A watershed is defined as an area of land where all of the water that is below it, or that drains off of it, goes into the same place. Unfortunately, watershed management isn’t quite that straightforward.

No two watersheds are alike, even those with similar shapes, drainage patterns, soils, geology, hydrology and land use. Human factors further complicate things. With 93 percent of Missouri’s land in private ownership, landowner goals in particular are a critical factor in planning resource management.

Let’s look at two watershed projects in Missouri that are melding resource concerns with landowner objectives to create successful projects. Brush Creek in southwest Missouri is already completed and meeting more than 80 percent of its project goals. The Little Bourbeuse River/Brush Creek project in east central Missouri is just getting started.

Brush Creek

Brush Creek is a mostly agricultural watershed that spans four southwest Missouri counties: Polk, Cedar, St. Clair and Hickory. Most of this 54,000-acre area is dedicated to livestock production.

In the summer of 1993, landowners and several agencies met to discuss their common interest in protecting the Brush Creek watershed. The result was the establishment of the Brush Creek EARTH Project. By July 1994, the project was approved and funding was committed to help landowners improve their farms while protecting Brush Creek watershed.

The Brush Creek EARTH Project brought together several partners with a common goal: to work with landowners in a voluntary spirit to improve and protect the land and water resources. The list of agency partners included U.S. Fish and Wildlife Service, Natural Resources Conservation Service, Missouri Department of Natural Resources, four Soil and Water Conservation Districts, University Extension and the Missouri Department of Conservation. Landowners, however, were the key participants.

Landowners who participated in the EARTH project demonstrated that voluntary efforts could achieve significant conservation goals. They stabilized eroding banks, improved forested buffers and installed grass filters along streams. They also improved grazing rotations, overseeded pastures with legumes, fenced creeks and improved watering systems. More than 17,000 acres in the watershed were brought under improved conservation practices.

By protecting these critical areas along streams from excess nutrients and sediment, landowners improved the water quality of Brush Creek. Meanwhile, the cost-share funds and technical expertise that were provided helped them improve productivity on their farms.

Homegrown experts

The EARTH project relied heavily on finding homegrown solutions to local issues, so a project committee was created. One landowner from each of the four counties became a member. The committee helped develop a cost-share program based on local needs, and goals were developed based on priorities identified with Agricultural Non Point Source (AgNPS) computer modeling.

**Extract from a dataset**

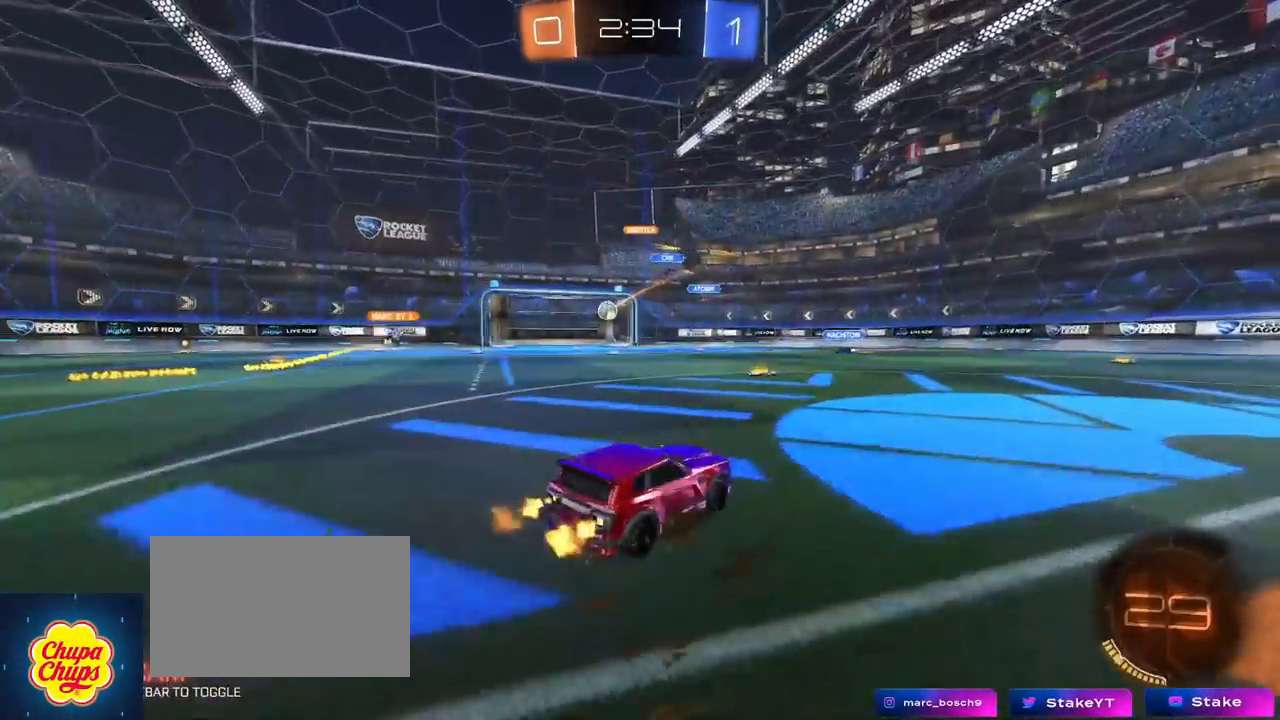
{"keys": ["w"], "mouse": [], "mouse_move": "still", "events": [[134, "a", "up"], [384, "a", "down"], [467, "a", "up"]]}
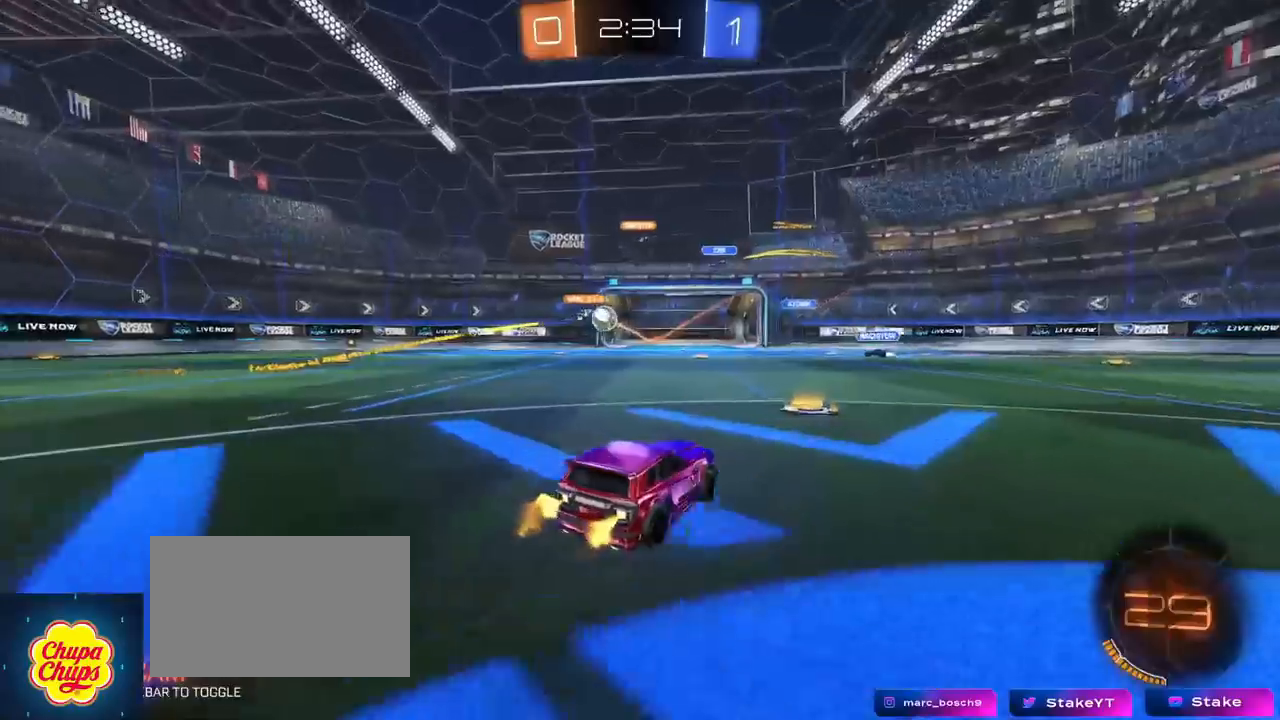
{"keys": ["d", "w"], "mouse": [], "mouse_move": "still", "events": [[400, "a", "down"], [417, "a", "up"], [467, "d", "down"]]}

Richard McConnell became project manager in 1997 and was instrumental in reaching the watershed goals for Brush Creek. However, he credits the committee for the overall success of the project. Committee members have the respect of their neighbors and they know the local issues. They know which projects will work best for themselves and their area.

McConnell has worked more than eight years as a project manager in southwest Missouri. He spent four of those years working on Brush Creek, and he has since worked on projects at Bear Creek and Hominy Creek. On all three projects, he said he has benefited from helpful landowner committees and the flexible support of numerous partners.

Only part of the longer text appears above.